Fast forward to today. 

Rushing around.  Putting up (and knocking over twice) a solid background behind me to let me share a virtual background of a beach sunrise.  Putting on Annette’s dress and realizing that it fits me to a t and looks pretty.  Throwing on some make-up (first time for mascara in weeks).  And grabbing the blue sunhat.

The sunhat.

The long-pondered birthday gift.  Last birthday. 

For Hawaii.  Last family trip.

I put it on. 

The tags were still attached. 

She had never worn it. 

She didn’t need a blue sunhat.  She didn’t need any “things”. 

All she needed was love.  And comfort.  And back scratches.  And not to be alone when she died.

And she got those things.  She was surrounded by love.  She died peacefully.  She was comfortable and LOVED.

I ripped the tags off the hat.  I threw it on and peeked in the mirror.  I plastered on a smile and I went to work.

It’s a good hat.  And now it’s mine.  I don’t need it, either, I have plenty of hats.  But I will keep it as a reminder of her.  And as a reminder of my hubris in thinking that it was possible to find a “perfect last birthday gift”.  It isn’t.  It never will be.

After work, I sat down and looked at the photos of the glass orbs. 

They are beautiful. 

The video of the artist rolling the molten glass into my sister’s ashes was almost too much to bear. 
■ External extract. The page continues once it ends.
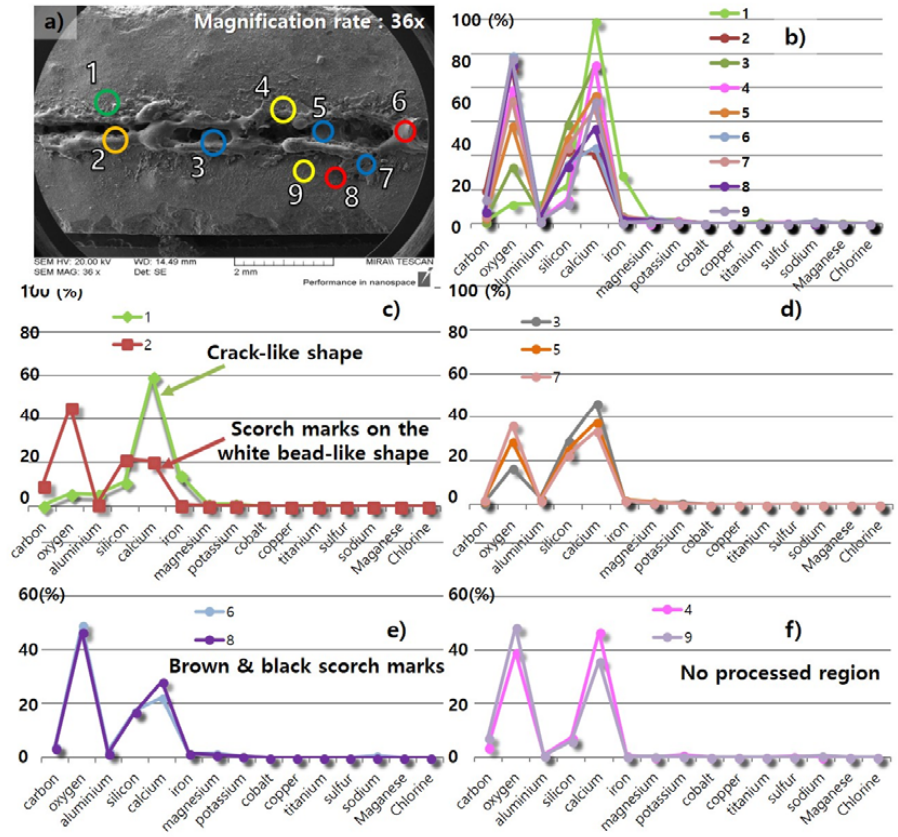
Figure 14. EDX analysis of LU-I with a cutting speed of 4 m/min, ( a ) measured points of white bead-like shape (Blue), brown and black scorch marks (Red), crack-like shape (Green), and scorch marks on the white bead-like shape (Orange); ( b ) comparison of all measured points; ( c ) component distribution of the crack-like shape and scorch marks on the white bead-like shape; ( d ) component distribution of the white bead-like shape; ( e ) component distribution of the brown and black scorch mark; ( f ) component distribution of non-processed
I don’t want her to be ashes.  I want her to be HERE.  Laughing.  Dancing (and pulling a muscle like she always did).

She isn’t here.  But I have the hat.  And I would trade it for a few days with her in a heartbeat.




Comments

Ken Arcia said…
Beautiful. You did a great job on the work project. I'm glad you are now taking (much deserved) time for you. Love and hugs!
Anonymous said…
Just stumbled on your blog. loved this post. Love the trader joes reviews too.